I’m not going to attempt to dictate which companies YouTube/Google might consider as appropriate sponsors, but I do want to issue a request that you start matching ad content to video content. I firmly believe that the responsibility for protecting young people from unwanted messaging falls on the shoulders of parents and guardians, but I also know for a fact that many adults grant their children carte blanche when it comes to Internet use and am certain that children are now being exposed to these sexually-themed pop-up ads on YouTube, even if they are just looking for videos of their favorite skaters, skiers or snowboarders.

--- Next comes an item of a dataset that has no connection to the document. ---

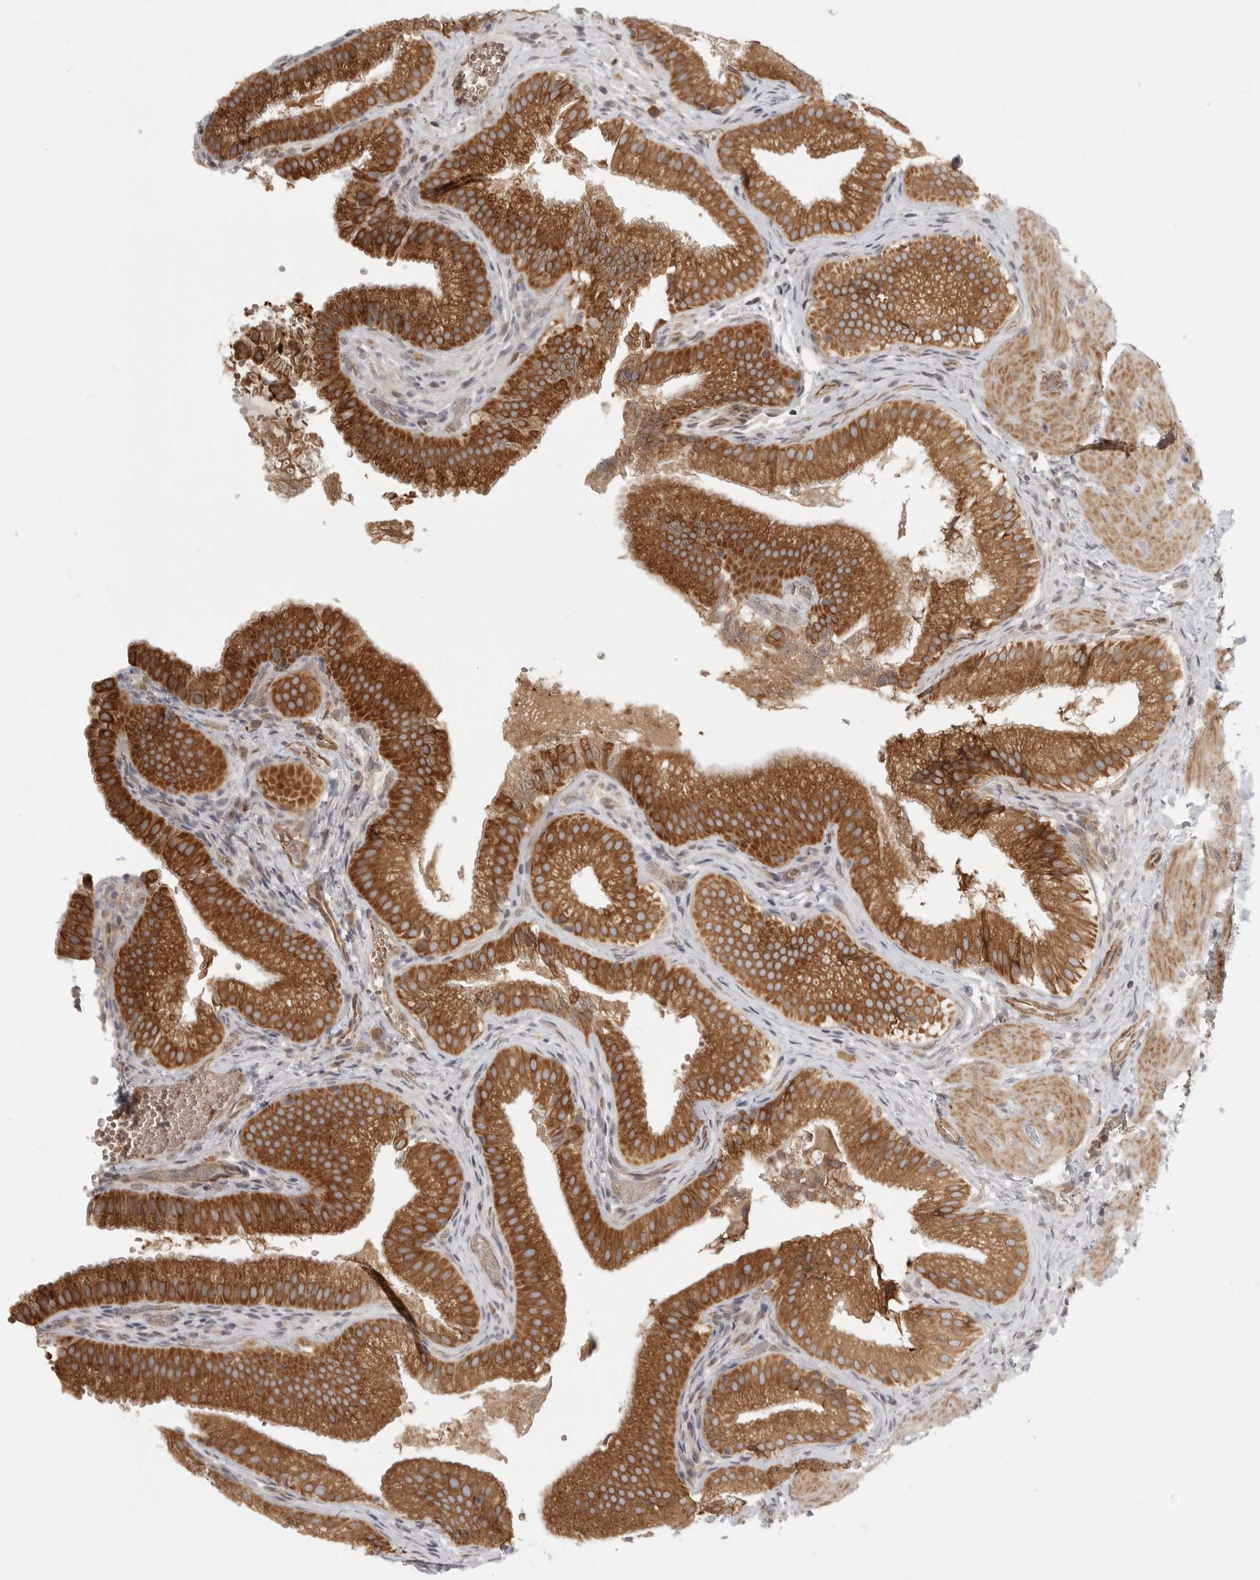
{"staining": {"intensity": "strong", "quantity": ">75%", "location": "cytoplasmic/membranous"}, "tissue": "gallbladder", "cell_type": "Glandular cells", "image_type": "normal", "snomed": [{"axis": "morphology", "description": "Normal tissue, NOS"}, {"axis": "topography", "description": "Gallbladder"}], "caption": "Brown immunohistochemical staining in unremarkable human gallbladder reveals strong cytoplasmic/membranous staining in approximately >75% of glandular cells.", "gene": "CERS2", "patient": {"sex": "female", "age": 30}}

Yes, it’s the parents’ responsibility to monitor Internet use, but on a societal level, Google (with its Montessori background) is as aware as I am that many children grow up in neglectful homes and only receive protection of their basic rights and dignity through societal norms and laws. In some nations, it’s illegal to slant ads towards children, and while we have no similar laws in the U.S., I would like to believe that Google doesn’t take this as an invitation to act without conscience in this regard.
I understand that YouTube, like nearly every other Google property, makes its money from selling ad space. I know this won’t change in the near future, so my request is very simple, and I’ve already stated it above. It deserves repetition: please, consider matching ad content to video content. I’d rather you did away with forced pop-up ads all together, folks. As a human being, I find this run of dating ads to be demeaning, depressing and ugly and I don’t like to see them. As a web designer with a strong interest in Human Usability, I find the delivery of pop-up ads to be pushy, overbearing and obnoxious. I always shut them. I never click on them. I feel annoyed that my *choice* has been interrupted by someone else’s choice. I feel a loss of control and a loss of enjoyment. From a marketing standpoint, too, you are hardly serving your sponsors well by showing this type of content to such a broad and irrelevant audience, though this is really the last of my personal concerns.
If this ad format is here to stay on YouTube, please start doing a better job of showing ads to a correctly targeted audience – not my family who is simply trying to enjoy the good spirit of the 2010 Olympics to the fullest. What you are choosing to do with these ads does not have a good spirit, and as a person who has enjoyed YouTube for many years, I thought this was important enough to write to you about.
I welcome your response, as well as public comment.